> [SOURCE PASSAGE]:
-- -- --

Her goal is Brisbane 2032.

Not as a wish. As a genuine high performance pathway supported by the Queensland Academy of Sport with national competitions on the horizon.

“I thought it would be cool to see how far I can go. Having something to train for gives me purpose and keeps me connected to the sporting world I have always loved,” she says.

Seeing engineering through a new lens

Susanna’s lived experience with disability has given her a deep understanding of how the design of the built environment shapes independence, comfort and dignity.

“As structural engineers we might not lead accessibility decisions but we do influence them. If we think about the needs of people with disability early, we can shape better outcomes. Things like building positioning, gradients for access routes, bathroom design or how stairs and ramps integrate. These choices matter because they change how a person experiences a place,” she says.

Her awareness is not theoretical. It is grounded in real experience. Temporary accommodation that shifted every few months. The complexity of bathroom design. The difference small changes can make. The challenge of public spaces that are compliant but not intuitive.

She has a particular appreciation for inclusive design done well. Thoughtful bathrooms with roll-in showers that work for a wide range of mobility needs. Integrated ramp and stair combinations that avoid the visual segregation of “normal entrance” and “accessible entrance”. Layouts that consider the full spectrum of disabilities and do not default to the minimum standard.

“There is no one-size-fits-all. Every para athlete has different needs. Designing for as many people as possible is the goal. It is not about doing the minimum. It is about thinking creatively about what could be possible,” she says.

The opportunity of Brisbane 2032

For Susanna, Brisbane 2032 is an opportunity to reimagine what excellence in universal design looks like.

-- -- --

> [RECORDS SUPPLIED]:
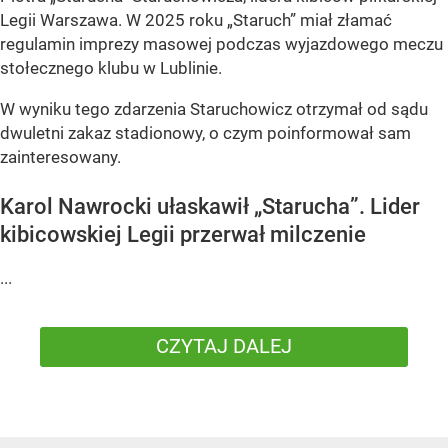
Legii Warszawa. W 2025 roku „Staruch” miał złamać
regulamin imprezy masowej podczas wyjazdowego meczu
stołecznego klubu w Lublinie.
W wyniku tego zdarzenia Staruchowicz otrzymał od sądu
dwuletni zakaz stadionowy, o czym poinformował sam
zainteresowany.
Karol Nawrocki ułaskawił „Starucha”. Lider
kibicowskiej Legii przerwał milczenie
...
CZYTAJ DALEJ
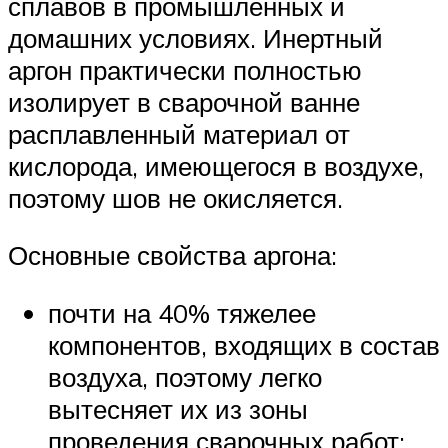
сплавов в промышленных и
домашних условиях. Инертный
аргон практически полностью
изолирует в сварочной ванне
расплавленный материал от
кислорода, имеющегося в воздухе,
поэтому шов не окисляется.
Основные свойства аргона:
почти на 40% тяжелее
компонентов, входящих в состав
воздуха, поэтому легко
вытесняет их из зоны
проведения сварочных работ;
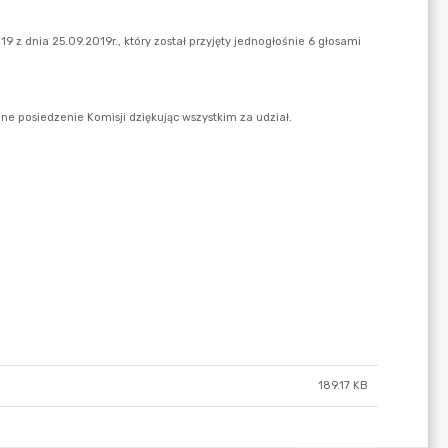
189.17 KB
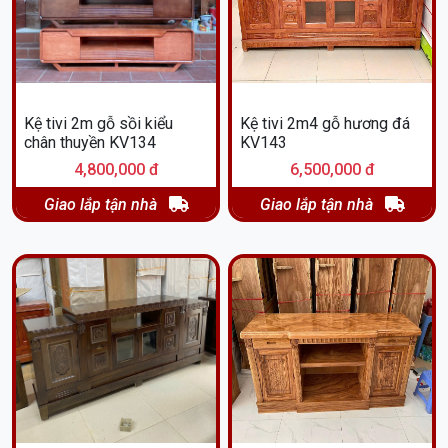
Kệ tivi 2m gỗ sồi kiểu
Kệ tivi 2m4 gỗ hương đá
chân thuyền KV134
KV143
4,800,000 đ
6,500,000 đ
Giao lắp tận nhà
Giao lắp tận nhà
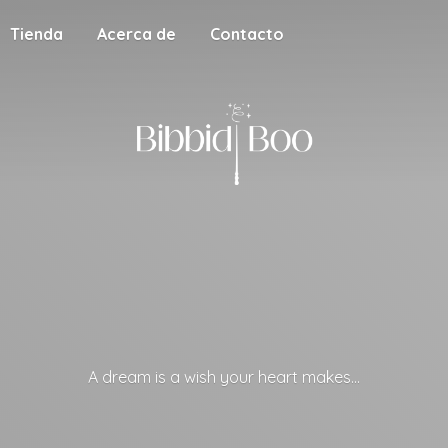
Tienda
Acerca de
Contacto
A dream is a wish your
heart makes...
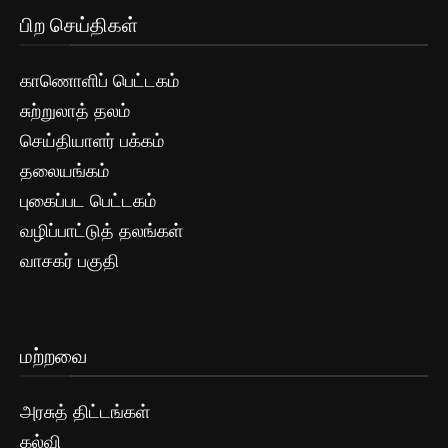
பிற செய்திகள்
காணொளிப் பெட்டகம்
சுற்றுலாத் தலம்
செய்தியாளர் பக்கம்
தலையங்கம்
புகைப்பட பெட்டகம்
வழிப்பாட்டுத் தலங்கள்
வாசகர் பகுதி
மற்றவை
அரசுத் திட்டங்கள்
கல்வி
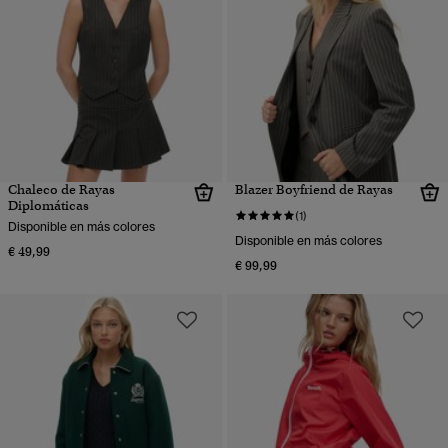
Chaleco de Rayas
Blazer Boyfriend de Rayas
Diplomáticas
(1)
Disponible en más colores
Disponible en más colores
€ 49,99
€ 99,99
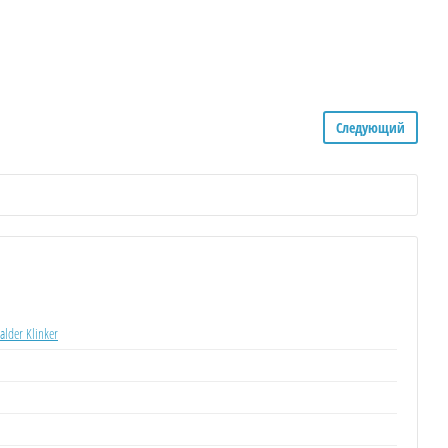
Следующий
lder Klinker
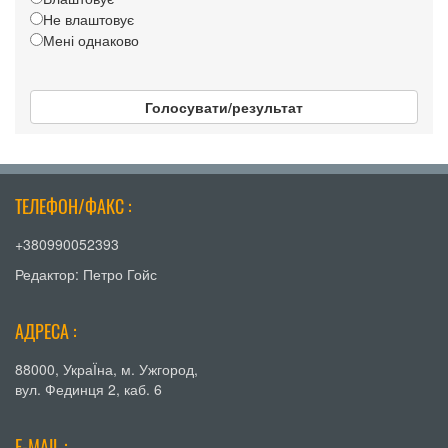
Не влаштовує
Мені однаково
Голосувати/результат
ТЕЛЕФОН/ФАКС :
+380990052393
Редактор: Петро Гойс
АДРЕСА :
88000, УкраЇна, м. Ужгород,
вул. Фединця 2, каб. 6
E-MAIL :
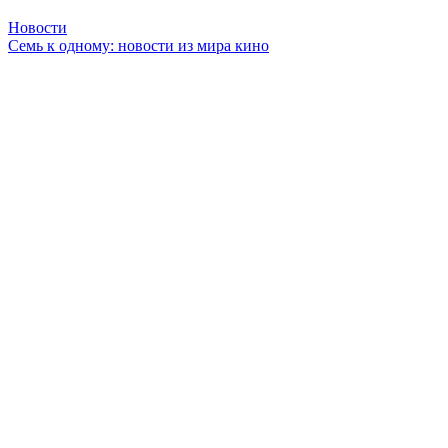
Новости
Семь к одному: новости из мира кино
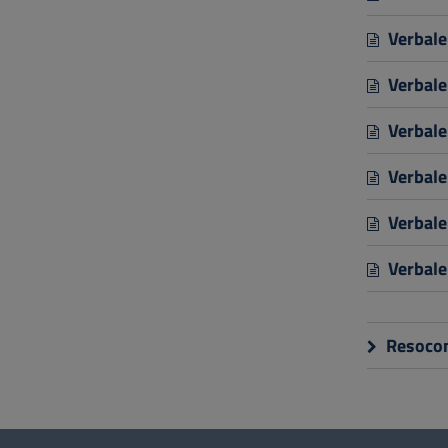
Verbale
Verbale
Verbale
Verbale
Verbale
Verbale
Resocon
Questionario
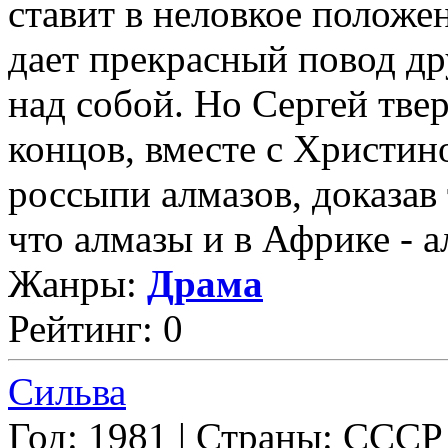
ставит в неловкое положе
дает прекрасный повод др
над собой. Но Сергей твер
концов, вместе с Христин
россыпи алмазов, доказав
что алмазы и в Африке - ал
Жанры:
Драма
Рейтинг: 0
Сильва
Год: 1981 | Страны: СССР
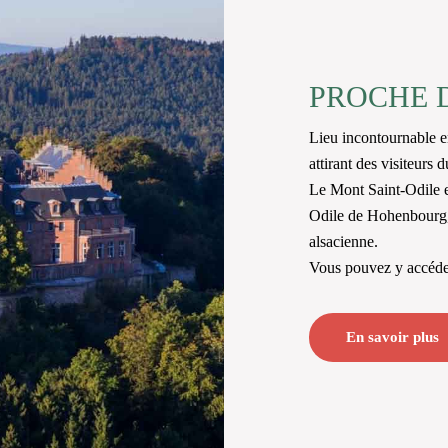
PROCHE 
Lieu incontournable e
attirant des visiteurs 
Le Mont Saint-Odile e
Odile de Hohenbourg, i
alsacienne.
Vous pouvez y accéder
En savoir plus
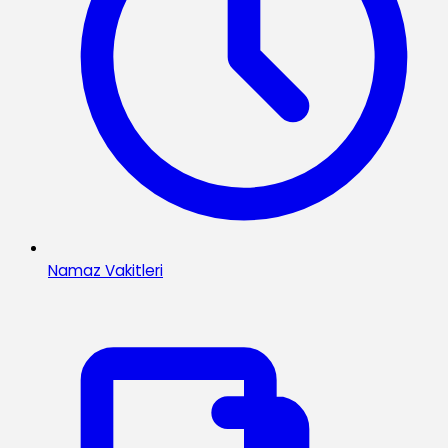
Namaz Vakitleri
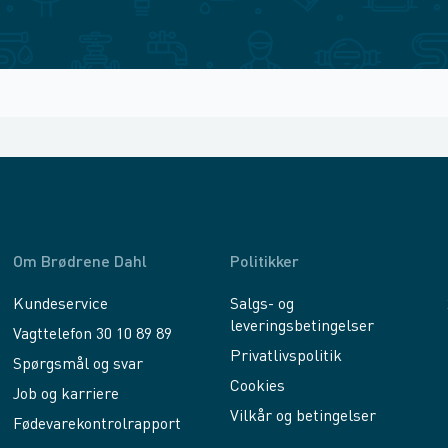
Om Brødrene Dahl
Politikker
Kundeservice
Salgs- og
leveringsbetingelser
Vagttelefon 30 10 89 89
Privatlivspolitik
Spørgsmål og svar
Cookies
Job og karriere
Vilkår og betingelser
Fødevarekontrolrapport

-- -- --

> [COMPLETE THE FOLLOWING]:
**A.** From the passage on Susanna, list the design factors she says structural engineers can influence when considering the needs of people with disability.
**B.** Restate the passage on Susanna between "She has a particular" and "the minimum standard.", inclusive, substituting "wheel-in showers" for "roll-in showers".
The records are material separate from the passage on Susanna.

> [ANSWERS PER TASK]:
**A.**
- Building positioning
- Gradients for access routes
- Bathroom design
- How stairs and ramps integrate

**B.**
She has a particular appreciation for inclusive design done well. Thoughtful bathrooms with wheel-in showers that work for a wide range of mobility needs. Integrated ramp and stair combinations that avoid the visual segregation of “normal entrance” and “accessible entrance”. Layouts that consider the full spectrum of disabilities and do not default to the minimum standard.